Hari ini seperti titik cerah hari menyapa kami, setelah mengalami hari hari berat.
" Apa kata dokter ? " tanyaku sambil mendongak kearah Valter.
" Dokter menyatakan bahwa George sedang berada dalam kondisi sadar minimal. Ia menjadi sadar tetapi belum bisa berikan respons banyak karena otak nya mengalami trauma. George tetap akan respon terhadap cahaya, pergerakan hingga stimulasi tapi mungkin belum bisa berbicara. " tambah Valter menjelaskan.
" Bukankah itu sebuah progress yang baik, sayang ? " tanyaku lagi.
" Iya, dia akan banyak butuh perawatan untuk pemulihannya. Dia sudah melewati masa kritisnya. " sahut Valter. Terlihat sinar bahagia dari matanya, Valter begitu menyayangi George.
-
Kami membawa George pulang ke Germany, dengan pesawat jet pribadi type Embraer Lineage 1000E, milik mama maloree. perjalanan dari Graz ke Berlin kurang lebih satu jam lebih lima belas menit.
" Sayang, kenapa George tidak dibawa pulang ke Frankfurt ? kenapa malah ke Berlin ? " tanyaku sambil duduk manis di sofa di dalam kabin pesawat yang baru beberapa menit lalu take off.
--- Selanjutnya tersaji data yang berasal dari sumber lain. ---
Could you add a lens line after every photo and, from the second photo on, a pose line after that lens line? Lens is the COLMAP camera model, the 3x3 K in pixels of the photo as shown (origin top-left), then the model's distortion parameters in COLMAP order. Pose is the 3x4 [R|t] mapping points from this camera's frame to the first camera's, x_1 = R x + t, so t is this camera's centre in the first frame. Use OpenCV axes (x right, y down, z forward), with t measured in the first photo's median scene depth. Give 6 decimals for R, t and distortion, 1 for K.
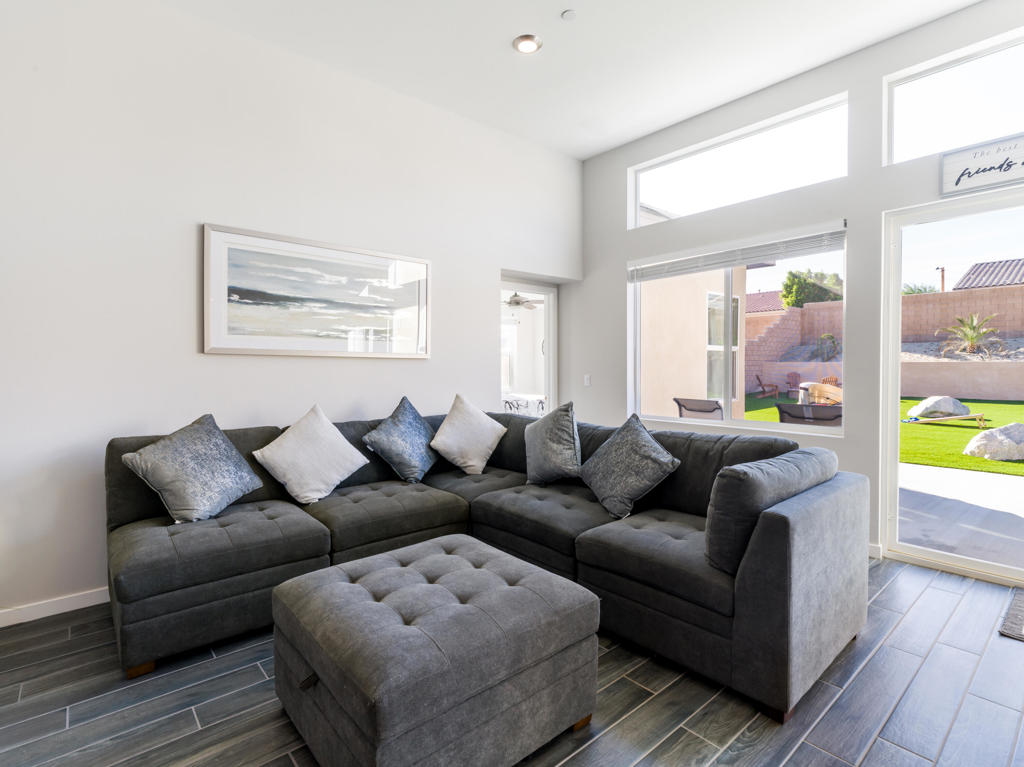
lens RADIAL K [[497.8, 0, 512.0], [0, 497.8, 383.5], [0, 0, 1]] dist [-0.000387, -0.000755]
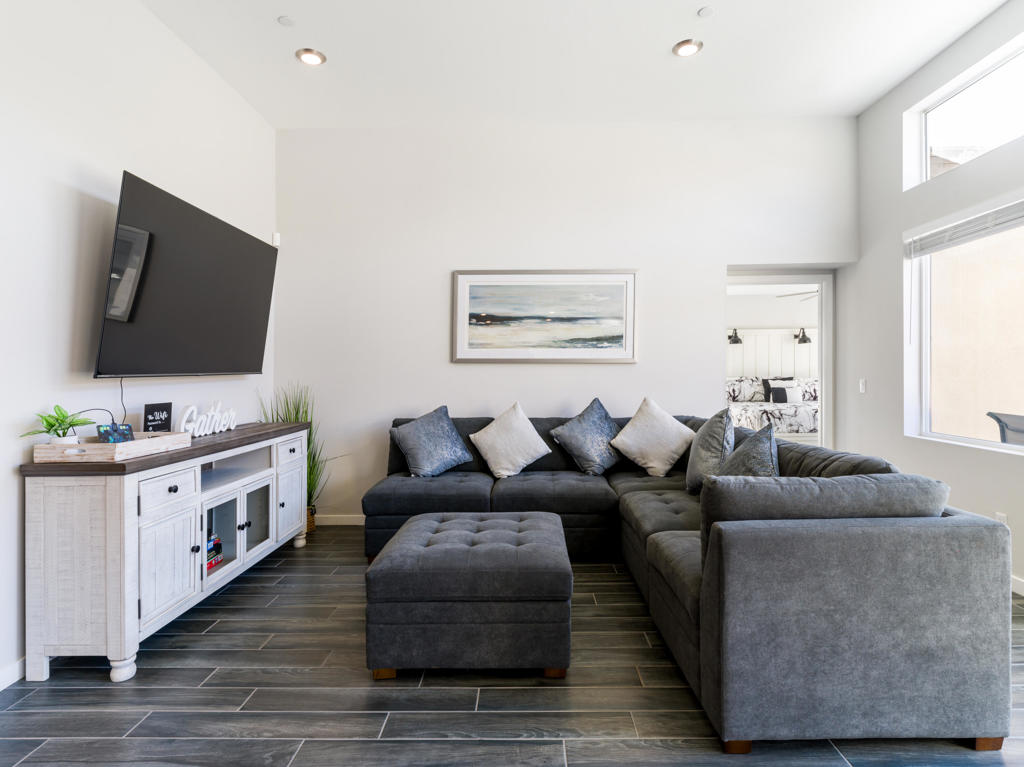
lens RADIAL K [[555.1, 0, 543.7], [0, 555.1, 375.5], [0, 0, 1]] dist [0.000378, -0.000545]
pose [[0.755450, -0.000904, -0.655205, 0.546955], [-0.013305, 0.999772, -0.016721, -0.001883], [0.655071, 0.021349, 0.755266, -0.014927]]
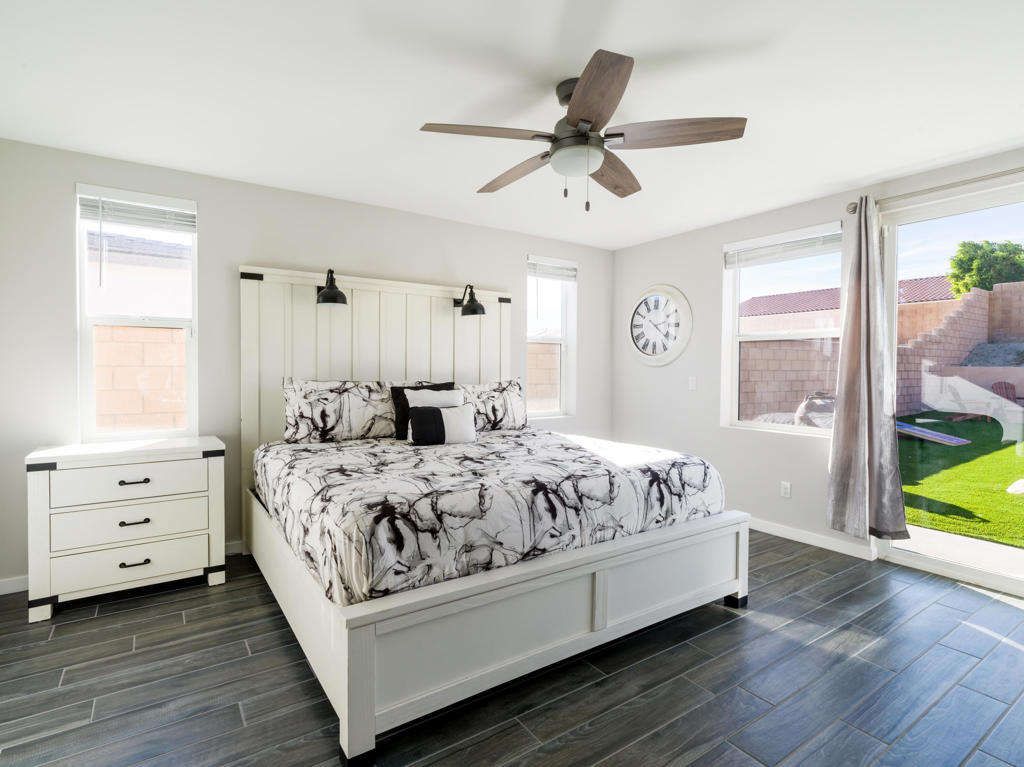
lens RADIAL K [[510.9, 0, 520.5], [0, 510.9, 379.3], [0, 0, 1]] dist [0.005151, 0.001355]
pose [[0.993034, 0.008424, -0.117527, 0.027252], [-0.010553, 0.999791, -0.017505, -0.040451], [0.117355, 0.018624, 0.992915, 1.539925]]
" Sepertinya mama berpikir Berlin adalah tempat yang lebih nyaman untuk pemulihan George. Mengingat semua jurnalis pasti akan menyerbu rumah di Frankfurt dan mencari tahu keberadaan dan kondisi George." jawab Valter yang pindah duduk di sebelahku di sofa, sambil memandangku dengan mesra.
" Aku kangen menyentuhmu sayang, enam hari terakhir kita rasanya berasa dalam ketegangan. " sahutnya sambil mengecup pipiku dan berbicara dalam jarak yang sangat dekat.
" George akan langsung dibawa ke rumah sakit atau ke rumah pribadi ? " tanyaku lagi, sambil memandang kedua mata Valter, menatapnya lekat dan mengagumi sosok pria yang aku cintai dalam jarak yang begitu dekat.
" George akan dibawa pulang ke rumah, mama sudah menyiapkan ruang perawatan beserta alat medis, dokter dan perawat yang akan memantau kondisinya dirumah." ucap George pelan dan memelukku.
Aku baru saja membuka mulut melontarkan kembali pertanyaan, namun bibirku beku menyatu dengan bibir Valter. Valter menciumku dengan lembut dan sarat akan kerinduan.